L'ébénisterie de luxe était très en faveur à Rome et les intarsieurs luttaient avec les mosaïstes pour la finesse d'exécution de leurs panneaux décoratifs. Pline l'Ancien donne des renseignements complets sur les diverses essences de bois employées pour l'ameublement romain. Il signale les folies que faisaient les amateurs de son temps pour l'acquisition des tables de citre (thuya) , dont le prix avait atteint des proportions inouïes. Certaines fresques de Pompéireproduisent des scènes d'intérieur, mais aucune ne peut lutter avec l'intérêt que présentent, à cet égard, les peintures de la maison découverte sur le mont Palatin à Rome et que l'on croit avoir été l'habitation de Livie. Nous ajouterons que les bibliothèques du Vatican et de Milan conservent des manuscrits dont les miniatures, exécutées au Ve siècle de notre ère, fournissent les plus précieuses indications sur les détails intérieurs de la vie romaine qui resta la même, jusqu'au moment où l'empire succomba sous la pression des Barbares.
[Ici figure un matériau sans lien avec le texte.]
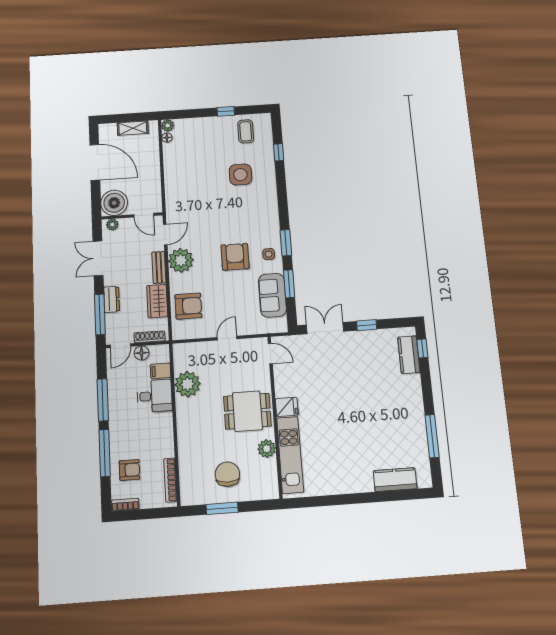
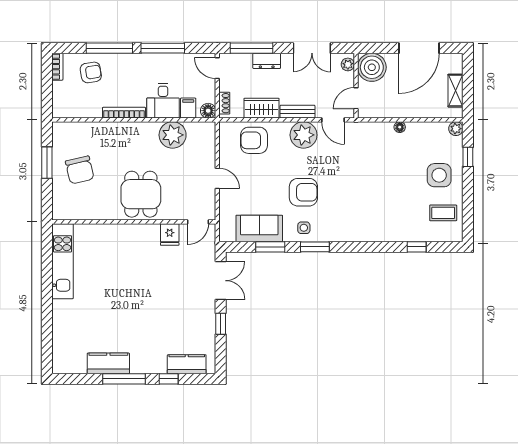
window: (226, 111) -> (468, 157), moved
floor lamp: (167, 138) -> (400, 127), moved
side table: (240, 175) -> (439, 175), moved
double door: (98, 258) -> (312, 48), swing flipped
armchair: (188, 306) -> (254, 140), turned 90
shoe rack: (150, 337) -> (224, 103), width x0.70
window: (422, 348) -> (169, 379), moved
floor lamp: (142, 353) -> (208, 111), moved
fridge: (287, 407) -> (170, 234), moved
window: (432, 436) -> (124, 379), moved
plant: (267, 449) -> (102, 211), removed
kitchen unit: (290, 455) -> (62, 261), moved, turned -90
armchair: (130, 470) -> (91, 72), turned -99
chair: (227, 474) -> (80, 170), turned 77
bookcase: (170, 480) -> (124, 113), moved
kitchen counter: (395, 480) -> (108, 363), moved, turned -90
Un rameau puissant s'était détaché du vieux tronc romain, lorsque Constantin, adoptant la ville de Byzance, y transporta la capitale de l'empire. Constantinople, moins exposée que Rome aux invasions, défendit plus longtemps son indépendance politique et garda mieux, par suite, ses traditions artistiques. Elles subirent cependant une transformation, au contact de l'Orient, et ce nouvel élément donna, naissance à l'art byzantin, dont les assises primitives reposent sur la conception grecque. Les mosaïques de l'ancienne basilique de Sainte-Sophie, à Constantinople; celles de la ville de Ravenne et les nombreuses peintures des manuscrits conservés dans nos bibliothèques publiques, montrent les dispositions intérieures des palais de Justinien et de ses successeurs. On y voyait des galeries et des salles soutenues par des colonnes de marbres rares, avec des draperies de pourpre, dans lesquelles le souverain apparaissait comme une divinité, assis sur un trône de métal précieux orné de pierreries. Le faste oriental tendait sans cesse à remplacer le goût artistique par la richesse de la matière. La valeur intrinsèque de ce mobilier devait amener promptement sa disparition et il n'en subsistait que de rares souvenirs, lorsque la conquête de Constantinople par les Ottomans vint implanter la domination musulmane sur les bords du Bosphore. (A. de Champeaux).